Olduvai-Schlucht
Die Olduvai-Schlucht ist eine Schlucht im Norden Tansanias. In der Sprache der Massai heißt die Schlucht Oldupai, benannt nach der häufig in ihr wachsenden Pflanze namens „Ol Tupai“ (Sansevieria ehrenbergii). Die Schlucht gilt – gemeinsam mit dem Afar-Dreieck in Äthiopien und Fundplätzen (u. a. Sterkfontein, Rising-Star-Höhle, …) in der südafrikanischen Provinz Gauteng – als die „Wiege der Menschheit“. International bekannt wurde sie durch den Fund zahlreicher pleistozäner Fossilien von frühen Verwandten des anatomisch modernen Menschen. Die Schlucht war zudem Namensgeber für die Oldowankultur, aus der die ältesten Steinzeitwerkzeuge stammen.
Lage
Die Schlucht beginnt etwa 20 Kilometer nordwestlich des Ngorongorokraters. Sie ist Teil des Ostafrikanischen Grabenbruchs (auch Great Rift Valley genannt) und kann beschrieben werden als ein Canyon, der die östlichen Ebenen der Serengeti und die umliegenden Hänge des Grabenbruchs entwässert. Die Olduvai-Schlucht hat eine Länge von knapp 50 Kilometern und ist bis zu 100 Meter tief.
Beschreibung
Durch ablaufendes Regenwasser wurde nicht nur die Schlucht geformt, sondern es wurde über Hunderttausende von Jahren auch die gesamte Erdoberfläche im Umkreis der Schlucht allmählich abgetragen. Die seit Millionen Jahren dort lagernden versteinerten Überreste unterschiedlichster Tierarten liegen daher heute an vielen Stellen offen an der Oberfläche, u. a. riesige Verwandte unserer heutigen Schafe und Schweine. Dies veranlasste seit ihrer „Entdeckung“ durch europäische Forscher zu Beginn des 20. Jahrhunderts immer wieder Forschergruppen, dort gezielt nach Tierfossilien und bald auch nach Überresten früher Vormenschen-Arten zu suchen. Angeregt durch den Fund eines dreizehigen Urpferds (Hipparion) durch den deutschen Neurologen Wilhelm Kattwinkel (1866–1935) im Jahr 1911 besuchte 1913 Hans Reck die Schlucht und entdeckte Teile eines rund 20.000 Jahre alten Skeletts von Homo sapiens (Sammlungsnummer OH 1 = Olduvai hominid 1). Aber erst Mary Leakey und ihrem Mann Louis sowie deren Sohn Jonathan gelangen ab 1931 tatsächlich sensationelle Funde: zunächst zahlreiche primitive Steinwerkzeuge, die heute als Oldowan bezeichnet werden, 1935 mit OH 2 ein Hominini-Fossil (eine Schädeldecke) und später diverse Funde u. a. von Paranthropus boisei, Homo habilis und Homo erectus.

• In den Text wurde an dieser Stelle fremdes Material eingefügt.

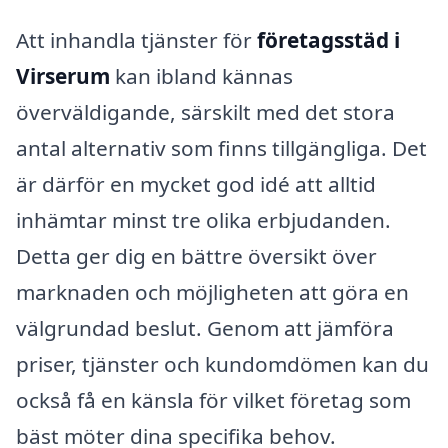
Att inhandla tjänster för
företagsstäd i
Virserum
kan ibland kännas
överväldigande, särskilt med det stora
antal alternativ som finns tillgängliga. Det
är därför en mycket god idé att alltid
inhämtar minst tre olika erbjudanden.
Detta ger dig en bättre översikt över
marknaden och möjligheten att göra en
välgrundad beslut. Genom att jämföra
priser, tjänster och kundomdömen kan du
också få en känsla för vilket företag som
bäst möter dina specifika behov.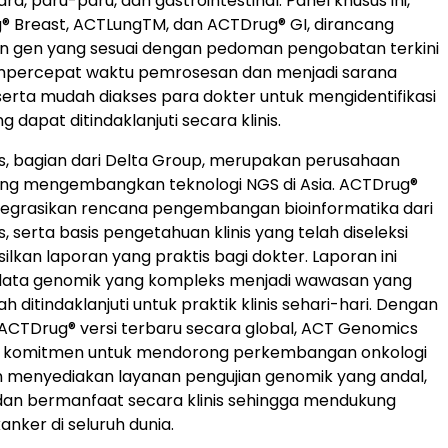
a, paru-paru, dan gastrointestinal. Panel khusus ini,
® Breast, ACTLungTM, dan ACTDrug® GI, dirancang
n gen yang sesuai dengan pedoman pengobatan terkini
percepat waktu pemrosesan dan menjadi sarana
 serta mudah diakses para dokter untuk mengidentifikasi
g dapat ditindaklanjuti secara klinis.
, bagian dari Delta Group, merupakan perusahaan
ng mengembangkan teknologi NGS di Asia. ACTDrug®
tegrasikan rencana pengembangan bioinformatika dari
 serta basis pengetahuan klinis yang telah diseleksi
lkan laporan yang praktis bagi dokter. Laporan ini
data genomik yang kompleks menjadi wawasan yang
h ditindaklanjuti untuk praktik klinis sehari-hari. Dengan
CTDrug® versi terbaru secara global, ACT Genomics
 komitmen untuk mendorong perkembangan onkologi
n menyediakan layanan pengujian genomik yang andal,
dan bermanfaat secara klinis sehingga mendukung
nker di seluruh dunia.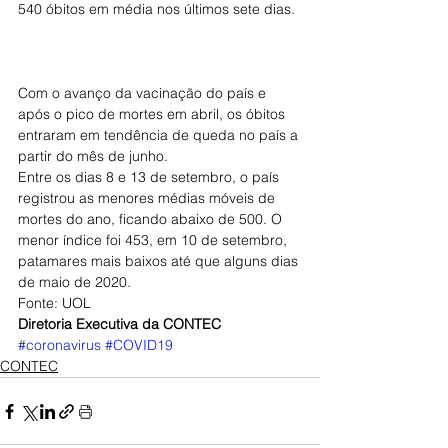
540 óbitos em média nos últimos sete dias.
Com o avanço da vacinação do país e 
após o pico de mortes em abril, os óbitos 
entraram em tendência de queda no país a 
partir do mês de junho.
Entre os dias 8 e 13 de setembro, o país 
registrou as menores médias móveis de 
mortes do ano, ficando abaixo de 500. O 
menor índice foi 453, em 10 de setembro, 
patamares mais baixos até que alguns dias 
de maio de 2020.
Fonte: UOL
Diretoria Executiva da CONTEC
#coronavirus
#COVID19
CONTEC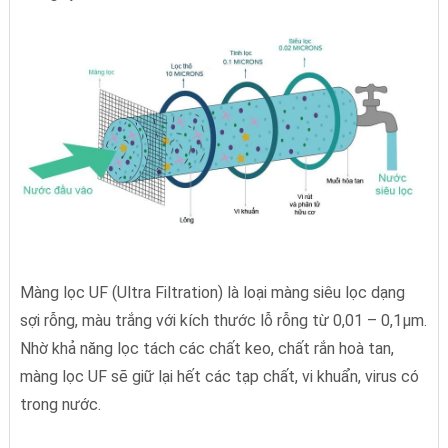
Màng lọc UF (Ultra Filtration) là loại màng siêu lọc dạng
sợi rỗng, màu trắng với kích thước lỗ rỗng từ 0,01 – 0,1µm.
Nhờ khả năng lọc tách các chất keo, chất rắn hoà tan,
màng lọc UF sẽ giữ lại hết các tạp chất, vi khuẩn, virus có
trong nước.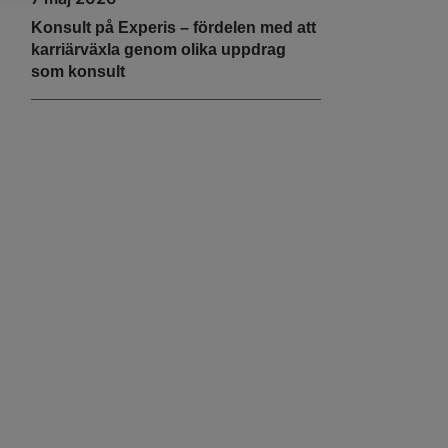
Konsult på Experis – fördelen med att
karriärväxla genom olika uppdrag
som konsult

Die Fossilien führenden Schichten der Olduvai-Schlucht wurden ab den 1970er-Jahren insbesondere von Richard L. Hay kartiert und in biostratigraphische Bänke unterteilt. In der untersten Bank 1 wurden Paranthropus boisei und Homo habilis gefunden. Die darüber liegende, durch Tuff-Schichten getrennte Bank 2 führt Fossilien von Paranthropus boisei, Homo habilis und Homo erectus, aus der nächsthöheren Bank 3 wurde Homo erectus geborgen.
In der Nähe der Olduvai-Schlucht befinden sich u. a. auch das Grabungsgebiet von Laetoli sowie die jüngeren Fundstellen von Makuyuni, einem kleinen Ort zwischen dem Manyara-See und Arusha.
Olduvai theory
Die kurz vor der Jahrtausendwende veröffentlichte „Olduvai theory“ des Ingenieurs Richard C. Duncan[1] und des Geologen Walter Youngquist[2][3][4] stand in Zusammenhang mit einer extrem pessimistischen Auslegung der Theorie vom globalen Ölfördermaximum.[5] Den äußerst malthusianischen Voraussagen zufolge würden der ansteigende Verbrauch und die fallende Verfügbarkeit von Erdöl zu einem Zusammenbruch der industriellen Zivilisation bis 2030 führen. Ab 2050 könnten nur noch etwa zwei Milliarden Menschen auf einem vorindustriellen Energieniveau überleben, weswegen die Olduvai-Schlucht auch als Namensgeber für die These herhalten musste.[6] Allerdings hätte, der These zufolge, bereits vor 2009 mit einem vom Nahostkonflikt ausgehenden weltweiten Konflikt die globale Energieversorgung zusammenbrechen müssen. Die Ölfördermenge ist jedoch entgegen den Voraussagen auch nach 2006 (dem Jahr mit dem vorausgesagten Fördermaximum) weiter angestiegen.
Trivia
Im Spielfilm 2001: Odyssee im Weltraum erscheint der Monolith den Vormenschen in der Olduvai-Schlucht.
Literatur
- David Martin: Olduvai and Laetoli. African Publishing Group (International), Harare 2002, ISBN 1-77916-048-8.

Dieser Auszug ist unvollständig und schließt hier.